Si tu aimes la marée basse, mon enfant, mon enfant

Aurore

Elle était là, assise sur son tronc d'arbre coupé, elle disait "laissez-moi", la mine renfrognée et l'air grave, l'oeil défiant celui de son interlocutrice, elle disait qu'elle voulait être seule 5 minutes.

Cette histoire ma mère la raconte à qui veut l'entendre. J'avais 5 ans et mon côté dramaqueen se posait déjà là. J'ai toujours aimé qu'on me foute la paix, eu l'air pas très sympathique, interprété comme de la froideur ou du dédain, je me bastonnais avec les garçons à la récré mais j'étais la plus fidèle des copines, rigolote et pas prise de tête. Enfin... Sauf quand j'avais décidé de transformer ma vie en un bon épisode d'AB productions, stupeur, mélancolie et tremblements.

J'ai souvent cet air là sur les photos, cet air qui n'aime pas ça, cet air qui a l'air de dire que je fais la gueule alors que pas du tout. Remarquez ça facilite bien des choses: les inconnus n'ont pas forcément envie de me faire des câlins dans la rue et ça m'arrange bien parce que les gens, j'ai beau les aimer vraiment, aimer les observer, leur parler, les analyser, ils me fatiguent vite. Surtout ceux qui s'arrêtent 3 plombes dans une allée de supermarché pour choisir un concentré de tomates, ceux qui veulent monter dans le métro avant que les gens n'en descendent, et puis les autres. Ceux qui parlent trop fort, qui font toujours la gueule (pour de vrai), qui n'ont pas de second degré et qui n'aiment pas Joe Dassin. Et les autres. Tu sais ceux qui disent des conneries et qui me font rire, qui sont légers et cultivés, ceux qui savent et qui aiment, ceux qui ont cette petite blessure juste là. J'aime bien leur air mélancolique, à ceux là.

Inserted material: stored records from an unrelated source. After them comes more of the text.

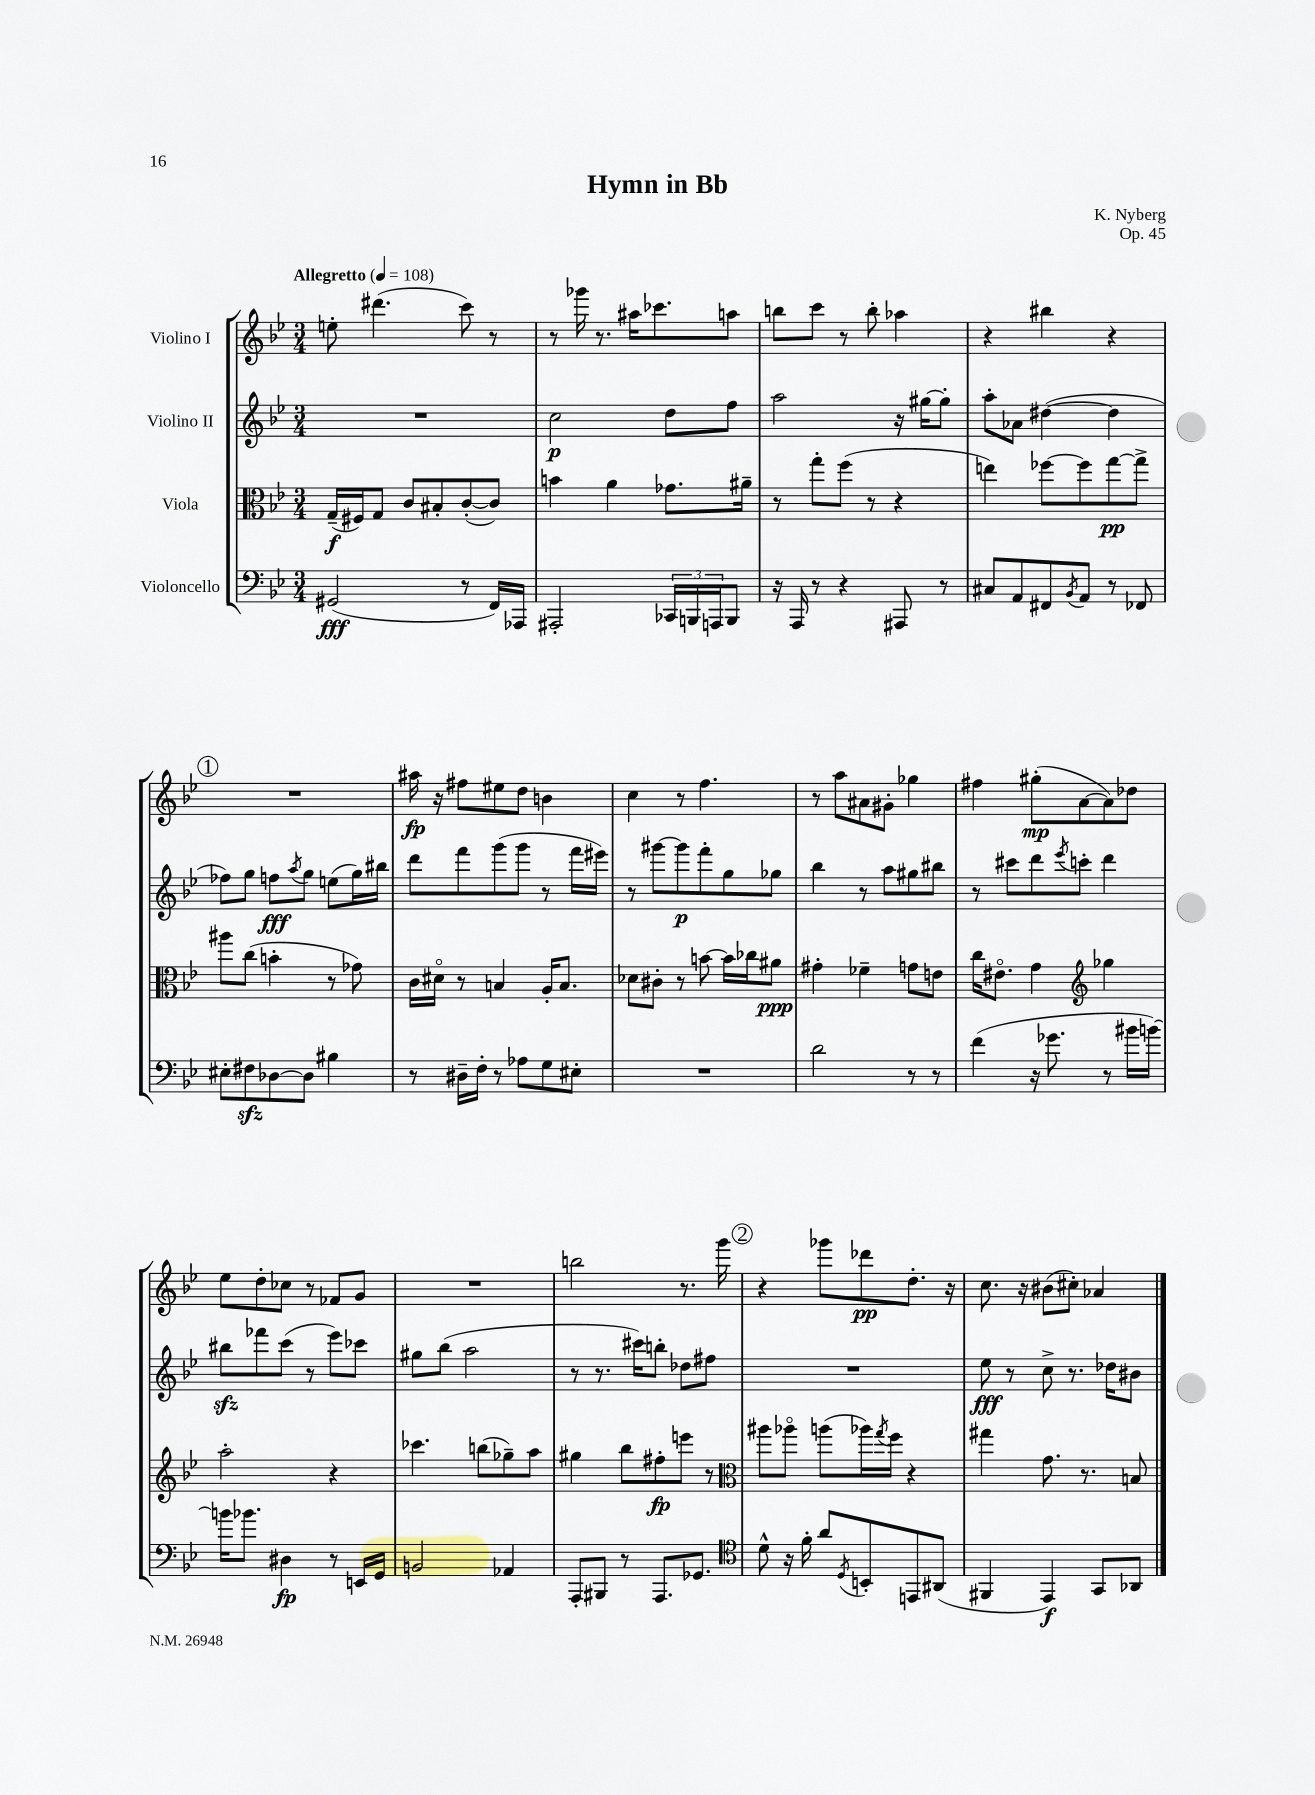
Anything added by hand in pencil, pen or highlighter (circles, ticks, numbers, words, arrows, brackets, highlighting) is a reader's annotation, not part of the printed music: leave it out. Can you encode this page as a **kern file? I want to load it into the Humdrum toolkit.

**kern	**dynam	**kern	**dynam	**kern	**dynam	**kern	**dynam
*part4	*part4	*part3	*part3	*part2	*part2	*part1	*part1
*staff4	*staff4	*staff3	*staff3	*staff2	*staff2	*staff1	*staff1
*I"Violoncello	*	*I"Viola	*	*I"Violino II	*	*I"Violino I	*
*clefF4	*	*clefC3	*	*clefG2	*	*clefG2	*
*k[b-e-]	*	*k[b-e-]	*	*k[b-e-]	*	*k[b-e-]	*
*M3/4	*	*M3/4	*	*M3/4	*	*M3/4	*
*MM108	*	*MM108	*	*MM108	*	*MM108	*
=1	=1	=1	=1	=1	=1	=1	=1
!	!	!	!	!	!	!LO:TX:a:B:t=Allegretto	!
(2GG#X/	fff	(16G~/LL	f	2.r	.	8een'\	.
.	.	16F#X/J)	.	.	.	.	.
.	.	8G/J	.	.	.	(4.ddd#X\	.
.	.	8c/L	.	.	.	.	.
.	.	8B#X'/	.	.	.	.	.
8r	.	([8c'/	.	.	.	8ccc\)	.
16FF/LL)	.	8c/J])	.	.	.	8r	.
16AAA-X/JJ	.	.	.	.	.	.	.
=2	=2	=2	=2	=2	=2	=2	=2
2AAA#X'/	.	4bn\	.	2cc\	p	8r	.
.	.	.	.	.	.	16ggg-X\	.
.	.	.	.	.	.	8.r	.
.	.	4a\	.	.	.	.	.
.	.	.	.	.	.	16aa#X\KL	.
.	.	.	.	.	.	8.ccc-X\	.
24CC-X/LL	.	8.g-X\L	.	8dd\L	.	.	.
24BBBn/	.	.	.	.	.	.	.
24AAAn/J	.	.	.	.	.	.	.
8BBB/J	.	.	.	8ff\J	.	8aan\J	.
.	.	16a#X~\Jk	.	.	.	.	.
=3	=3	=3	=3	=3	=3	=3	=3
16r	.	8r	.	2aa\	.	8bbn\L	.
16AAA/	.	.	.	.	.	.	.
8r	.	8gg'\L	.	.	.	8ccc\J	.
4r	.	(8ff\J	.	.	.	8r	.
.	.	8r	.	.	.	8bb'\	.
8AAA#X/	.	4r	.	16r	.	4aa-X\	.
.	.	.	.	[16gg#X\KL	.	.	.
8r	.	.	.	8gg#'\J]	.	.	.
=4	=4	=4	=4	=4	=4	=4	=4
8C#X/L	.	4een\)	.	8aa'\L	.	4r	.
8AA/	.	.	.	8a-X\J	.	.	.
8FF#X/	.	[8ff-X\L	.	([4dd#X\	.	4bb#X\	.
8qBB-/	.	.	.	.	.	.	.
8AA/J	.	8ff-\]	.	.	.	.	.
8r	.	[8gg\	pp	4dd#\]	.	4r	.
8FF-X/	.	8gg^\J]	.	.	.	.	.
!!LO:LB:g=z
!!LO:REH:place=s1:t=1
=5	=5	=5	=5	=5	=5	=5	=5
8E#X'\L	.	8aa#X\L	.	8ff-X\L)	.	2.r	.
8F#Xzz\	.	(8cc\J	.	8gg\J	.	.	.
[8D-X\	.	4bn'\	.	8ffn\L	fff	.	.
.	.	.	.	8qaa/	.	.	.
8D-\J]	.	.	.	8gg\J	.	.	.
4B#X\	.	8r	.	(8een\L	.	.	.
.	.	8g-X\)	.	16gg\L)	.	.	.
.	.	.	.	16bb#X\JJ	.	.	.
=6	=6	=6	=6	=6	=6	=6	=6
8r	.	16c\LL	.	8ddd\L	.	16aa#X\	fp
.	.	16d#X\JJ	.	.	.	16r	.
16D#X~\LL	.	8r	.	8fff\	.	8ff#X\L	.
16F'\JJ	.	.	.	.	.	.	.
8r	.	4Bn/	.	(8ggg\	.	8ee#X\	.
8A-X\L	.	.	.	8ggg\J	.	8dd\J	.
8G\	.	16A'/KL	.	8r	.	4bn\	.
.	.	8.B/J	.	.	.	.	.
8E#X'\J	.	.	.	16fff\LL	.	.	.
.	.	.	.	16eee#X\JJ)	.	.	.
=7	=7	=7	=7	=7	=7	=7	=7
2.r	.	8d-X\L	.	8r	.	4cc\	.
.	.	8c#X'\J	.	[8ggg#X\L	.	.	.
.	.	8r	.	8ggg#\]	p	8r	.
.	.	[8bn\	.	8fff'\	.	4.ff\	.
.	.	16b\LL]	.	8gg\	.	.	.
.	.	16cc-X\J	.	.	.	.	.
.	.	8a#X\J	ppp	8gg-X\J	.	.	.
=8	=8	=8	=8	=8	=8	=8	=8
2d\	.	4g#X'\	.	4bb-\	.	8r	.
.	.	.	.	.	.	8aa\L	.
.	.	4f-X~\	.	8r	.	8a#X\	.
.	.	.	.	8aa\L	.	8g#X'\J	.
8r	.	8gn\L	.	8gg#X\	.	4gg-X\	.
8r	.	8en\J	.	8bb#X\J	.	.	.
=9	=9	=9	=9	=9	=9	=9	=9
(4f\	.	16cc\KL	.	8r	.	4ff#X\	.
.	.	8.e#X\J	.	.	.	.	.
.	.	.	.	8ccc#X\L	.	.	.
16r	.	4g\	.	8ddd\	.	(8gg#X'\L	mp
8.g-X\	.	.	.	.	.	.	.
.	.	.	.	8qeee-/	.	.	.
.	.	.	.	8cccn'\J	.	[8a\	.
*	*	*clefG2	*	*	*	*	*
8r	.	4gg-X\	.	4ddd\	.	8a\])	.
16b#X\LL	.	.	.	.	.	8dd-X\J	.
[16bn\JJ)	.	.	.	.	.	.	.
!!LO:LB:g=z
=10	=10	=10	=10	=10	=10	=10	=10
16bn\KL]	.	2aa'\	.	8bb#Xzz\L	.	8ee-\L	.
8.b-X\J	.	.	.	.	.	.	.
.	.	.	.	8fff-X\	.	8dd'\	.
4D#X\	fp	.	.	(8ccc\J	.	8cc-X\J	.
.	.	.	.	8r	.	8r	.
8r	.	4r	.	8eee-\L)	.	8f-X/L	.
16EEn/LL	.	.	.	8ccc-X\J	.	8g/J	.
16GG/JJ	.	.	.	.	.	.	.
=11	=11	=11	=11	=11	=11	=11	=11
2BBn/	.	4.ccc-X\	.	8gg#X\L	.	2.r	.
.	.	.	.	(8bb-\J	.	.	.
.	.	.	.	2aa\	.	.	.
.	.	(8bbn\L	.	.	.	.	.
4AA-X/	.	8gg-X~\)	.	.	.	.	.
.	.	8aa\J	.	.	.	.	.
=12	=12	=12	=12	=12	=12	=12	=12
8AAA'/L	.	4gg#X\	.	8r	.	2bbn\	.
8BBB#X/J	.	.	.	8.r	.	.	.
8r	.	8bb-\L	.	.	.	.	.
.	.	.	.	16ccc#X\KL)	.	.	.
8.AAA/L	.	8ff#X'\	fp	8bbn'\J	.	.	.
.	.	8eeen\J	.	8dd-X\L	.	8.r	.
8.GG-X/J	.	.	.	.	.	.	.
.	.	8r	.	8ff#X\J	.	.	.
.	.	.	.	.	.	16ggg\	.
!!LO:REH:place=s1:t=2
=13	=13	=13	=13	=13	=13	=13	=13
*clefC4	*	*clefC3	*	*	*	*	*
8d^^\	.	8aa#X\L	.	2.r	.	4r	.
16r	.	8aa-X\J	.	.	.	.	.
16f'\	.	.	.	.	.	.	.
8a/L	.	(8aan\L	.	.	.	8ggg-X\L	.
8qD/	.	.	.	.	.	.	.
8BBn'/	.	16aa-X\L)	.	.	.	8ddd-X\	pp
.	.	8qgg/	.	.	.	.	.
.	.	16ff\JJ	.	.	.	.	.
8EEn/	.	4r	.	.	.	8.dd'\J	.
(8AA#X/J	.	.	.	.	.	.	.
.	.	.	.	.	.	16r	.
=14	=14	=14	=14	=14	=14	=14	=14
4FF#X/	.	4gg#X\	.	8ee-\	fff	8.cc\	.
.	.	.	.	8r	.	.	.
.	.	.	.	.	.	16r	.
4EE-/)	f	8.g\	.	8cc^\	.	(8b#X\L	.
.	.	.	.	8.r	.	8cc#X'\J)	.
.	.	8.r	.	.	.	.	.
8GG/L	.	.	.	.	.	4a-X/	.
.	.	.	.	16dd-X\KL	.	.	.
8AA-X/J	.	8Bn/	.	8b#X\J	.	.	.
==	==	==	==	==	==	==	==
*-	*-	*-	*-	*-	*-	*-	*-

Il y a des gens qui disent que la mélancolie c'est un état dépressif, un putain de cafard indéfini, un état d'âme allant de la tristesse à la folie ou bien alors un truc un peu doux et pas bien grave. Enfin tu vois, les mecs ont bossé sur la définition. Des gens pas con, hein, Hippocrate, Aristote, Flaubert, Baudelaire, Jean-Paul Sartre ou le bon vieux Lars Von Trier semblent se passionner pour cet état d'âme. Les psychiatres aussi ils la kiffent pas mal (ils l'ont ajouté dans un bouquin, c'est dire). Puis les chanteurs aussi, alors eux ils ont bien compris le filon, les Gainsbourg, les Souchon, les Daho et les Biolay.

Et puis il y a nous. Toi, ta soeur, moi, tous ces gens qui marchent de temps en temps les yeux dans le vague. Ils n'ont pas l'air triste, non, ils ont l'air ailleurs, dans leurs pensées. Eux ils aiment les marées basses et tout ce qu'elles laissent à découvert sur le sable, ils aiment marcher des heures pour frôler l'eau, ramasser des trucs inutiles (jetez moi des cailloux si vous ne vous êtes jamais dit que ce bois flotté ferait une super déco dans l'entrée parce que t'as vu c'est rigolo il a une forme de cheval qui n'aurait pas de tête). Eux ils savent que rien n'est vraiment important.